# How to get my name out locally??



## FatboyGraphics (Sep 20, 2009)

So i recently moved into a store front, and i want to get my name out there...what are some good ways to go about this?

Thanks!


----------



## gapipkin (May 29, 2011)

Demographics said:


> So i recently moved into a store front, and i want to get my name out there...what are some good ways to go about this?
> 
> Thanks!


How in the world did you move to a storefront without having your name out there already? I want to do the same thing, but I'm curious of the startup expenses.


----------



## delicioso (Jul 5, 2011)

Yes same here, how do you already have a storefront and do you have investors?


----------



## poisonraheem (Sep 15, 2008)

I think you should of have your name buzzing before you moved into a store front, so when you have your grand opening lots of people would show up. How long where you in the garage / basement/ living room before you made the big jump?


----------



## gapipkin (May 29, 2011)

poisonraheem said:


> I think you should of have your name buzzing before you moved into a store front, so when you have your grand opening lots of people would show up. How long where you in the garage / basement/ living room before you made the big jump?


Check out this other thread that might help also:
http://www.t-shirtforums.com/general-t-shirt-selling-discussion/t157712.html


----------



## binki (Jul 16, 2006)

join the chamber of commerce. go to a city council meeting an introduce yourself. hold an open house. cold call you local businesses. register your web page with google/bing/yahoo local.


----------



## FatboyGraphics (Sep 20, 2009)

Sorry i should have explained myself better.

I do team sports apparel, I have a solid internet business and i have solid business from Adult Softball. I opened a store front because I want to get into the Youth travel teams and organizations and also get more business in the fall/winter. Softball is my spring/summer business.

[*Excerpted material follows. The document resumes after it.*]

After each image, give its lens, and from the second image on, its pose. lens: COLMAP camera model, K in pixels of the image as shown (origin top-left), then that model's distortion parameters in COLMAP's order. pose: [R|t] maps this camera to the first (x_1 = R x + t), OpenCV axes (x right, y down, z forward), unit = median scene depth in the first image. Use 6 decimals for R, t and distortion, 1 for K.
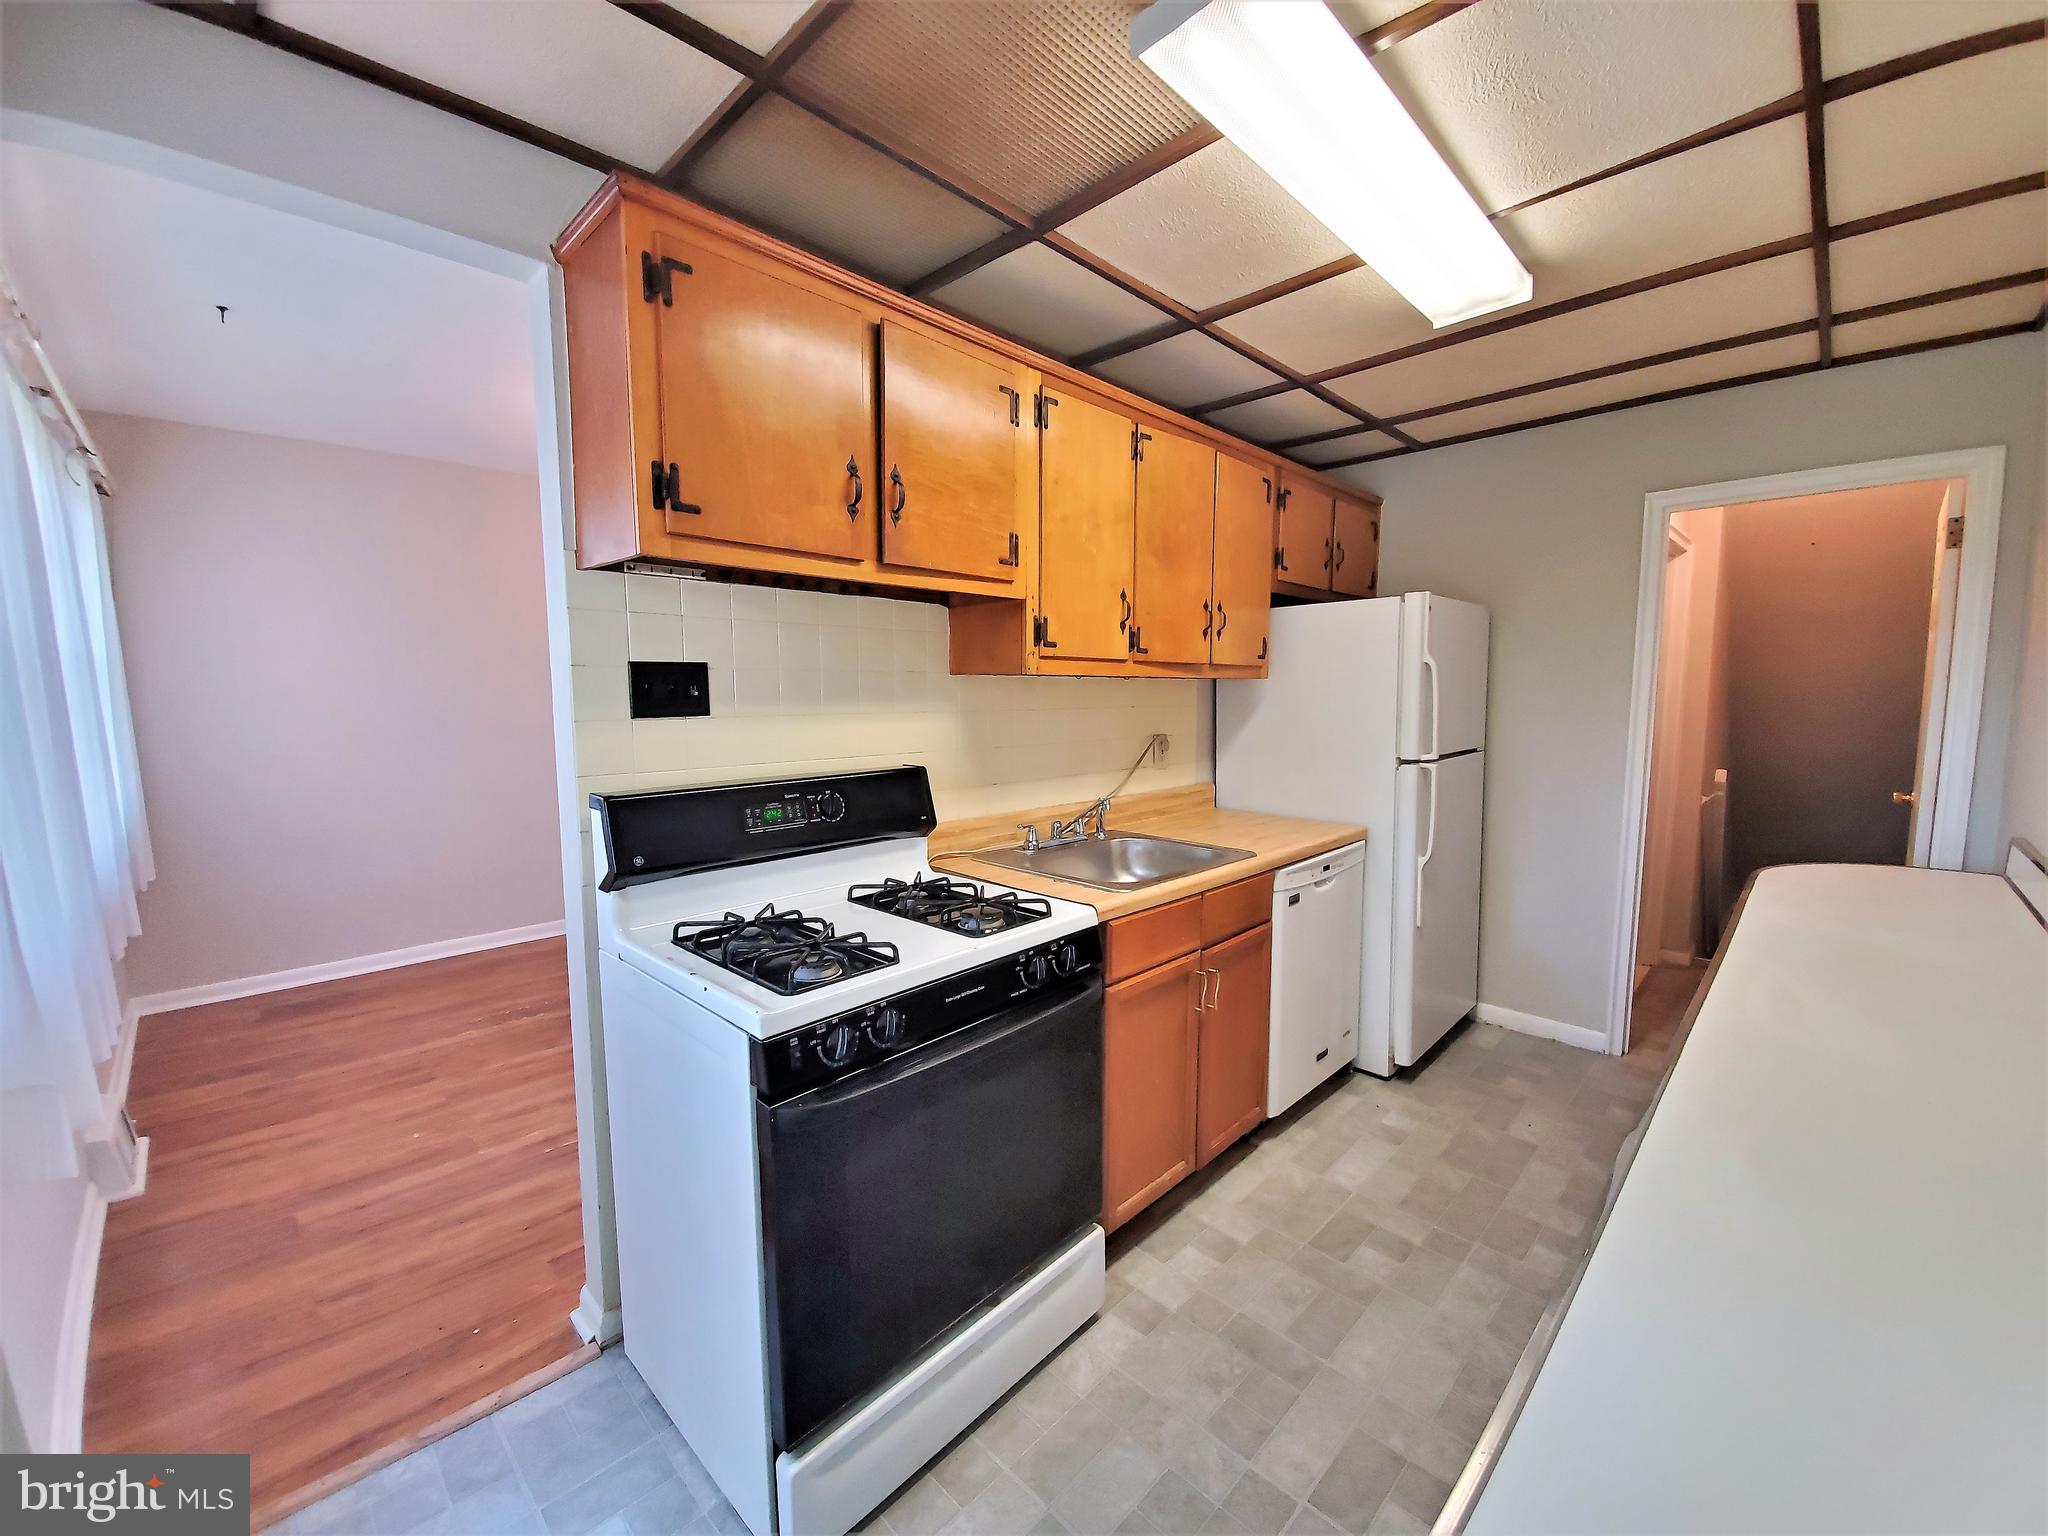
lens RADIAL K [[825.8, 0, 1034.4], [0, 825.8, 761.2], [0, 0, 1]] dist [0.001493, 0.000021]
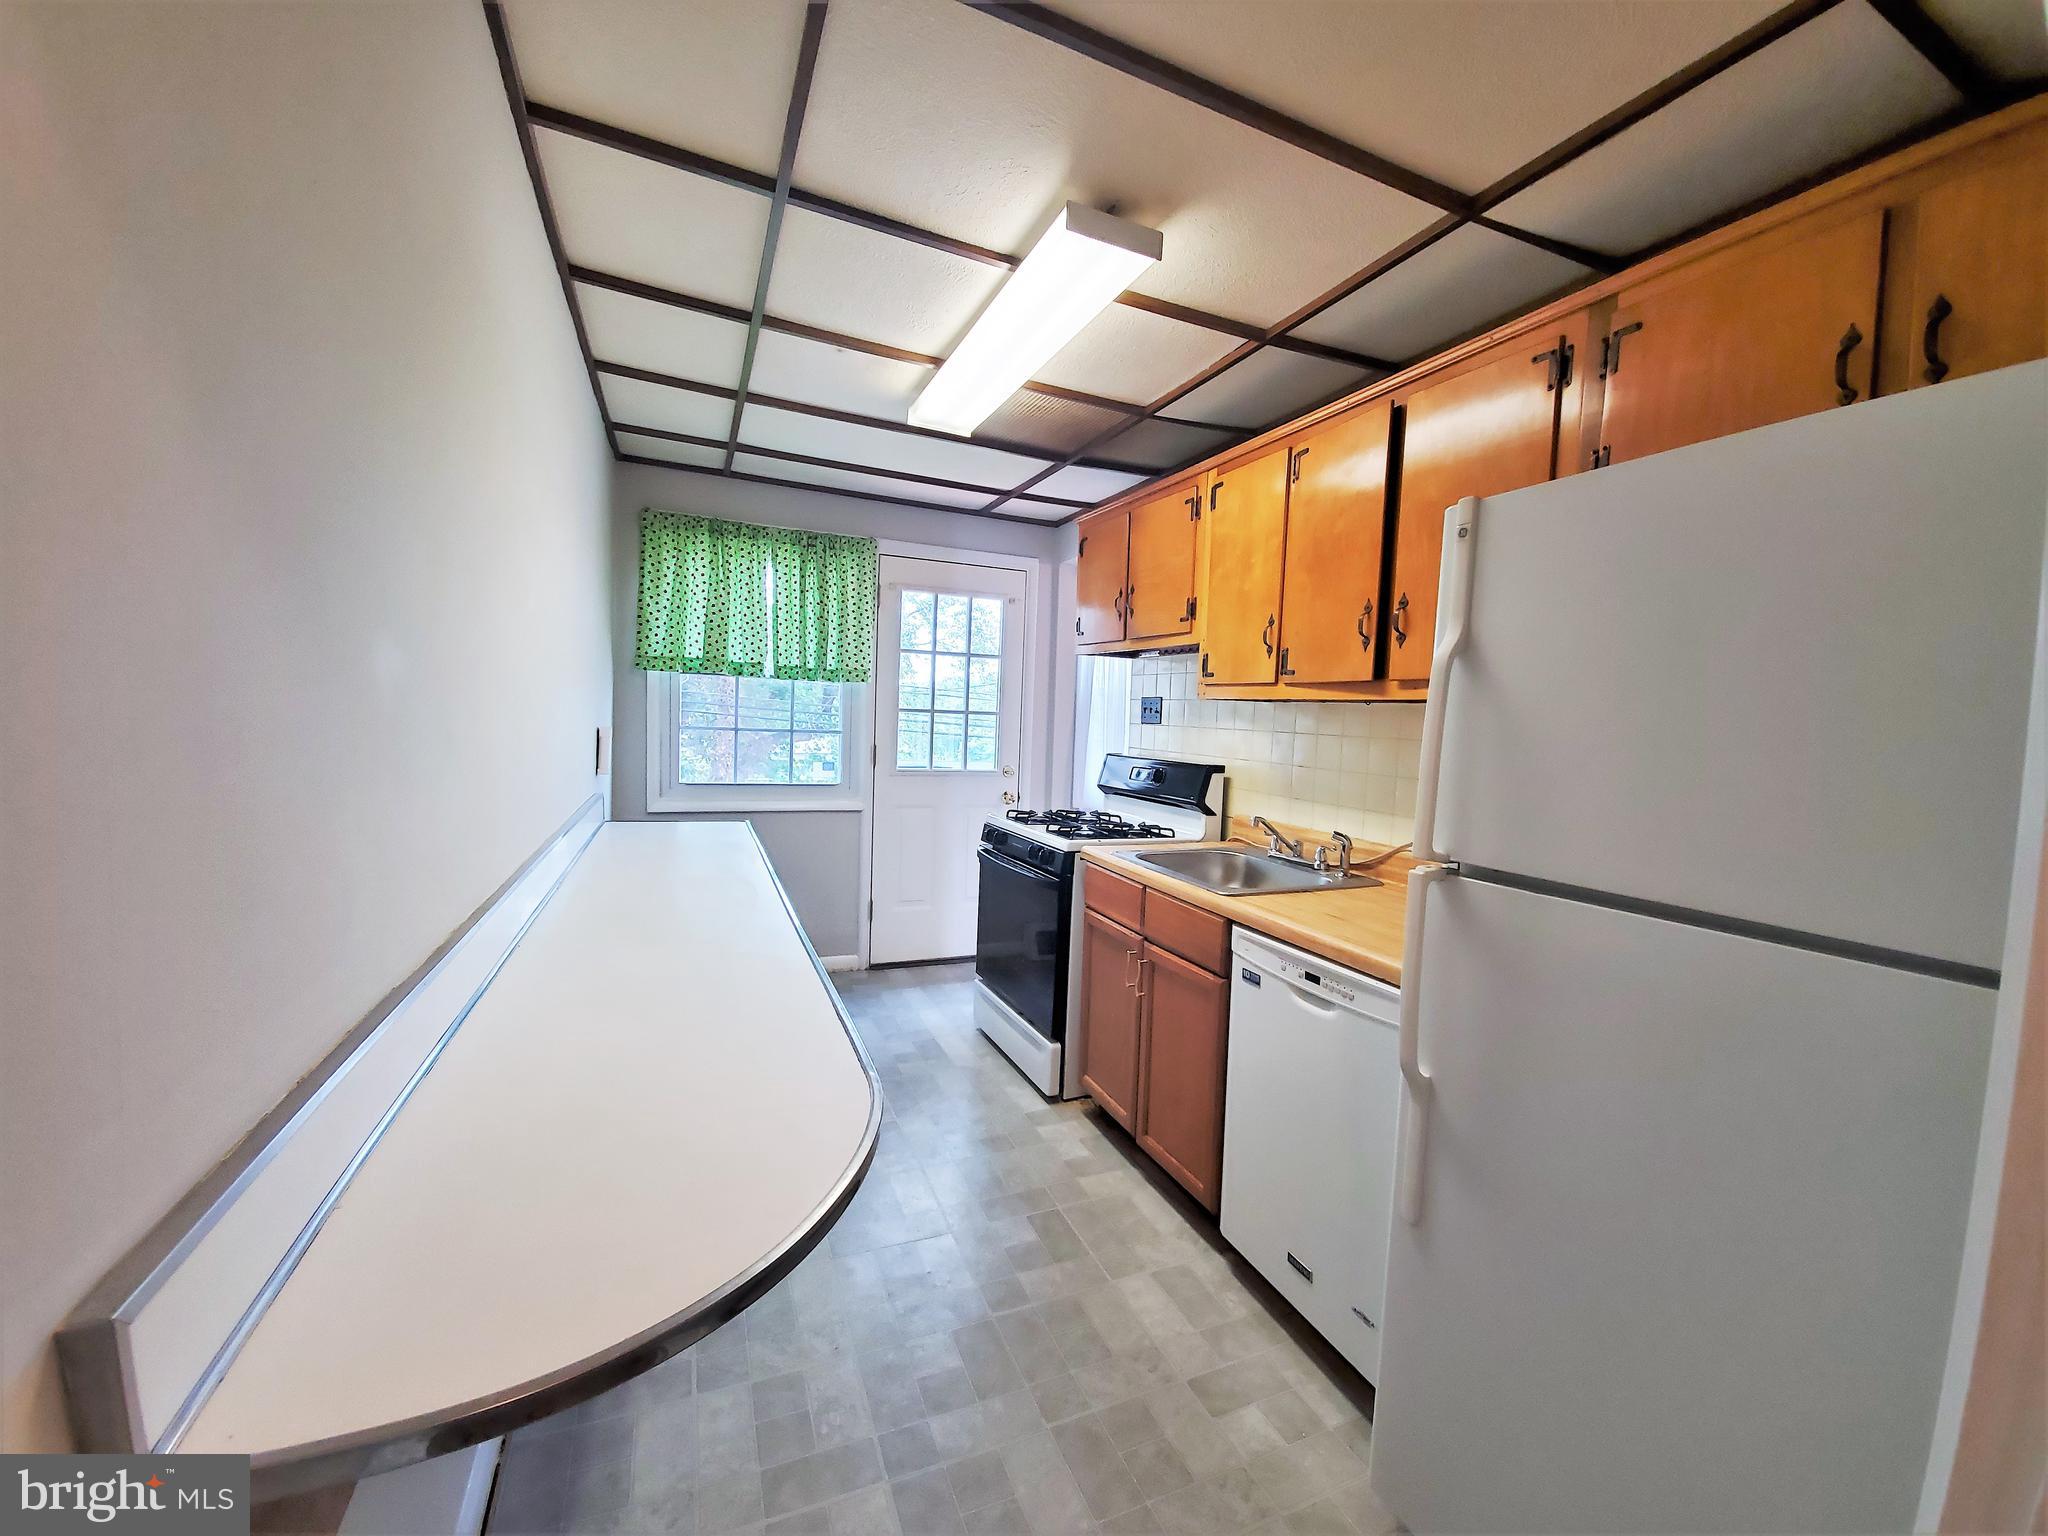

Hopefully that explains it alittle better. I consider us a high end sports apparel company, we do sublimation, not your typical screenprint youth organization, thats not the business I want, i want the travel teams and high school teams that want to look alittle differenet.

Thanks.


----------



## gapipkin (May 29, 2011)

FatboyGraphics said:


> Sorry i should have explained myself better.
> 
> I do team sports apparel, I have a solid internet business and i have solid business from Adult Softball. I opened a store front because I want to get into the Youth travel teams and organizations and also get more business in the fall/winter. Softball is my spring/summer business.
> 
> ...


This is the exact business model I want to implement in my town. Would you mind if I PM you to pick your brain? I too am debating goining into a retail shop.
-Greg


----------



## FatboyGraphics (Sep 20, 2009)

sure....i'll answer what i can.


----------



## EnMartian (Feb 14, 2008)

Don't forget looking into Twitter or Facebook to help publicize your business. My town has a lot of local businesses on Twitter, and I know several brick and mortar businesses that find customers on Facebook. Just be strategic in who you follow, a search for your town name should help you find other businesses or people from your area who are already on these sites.


----------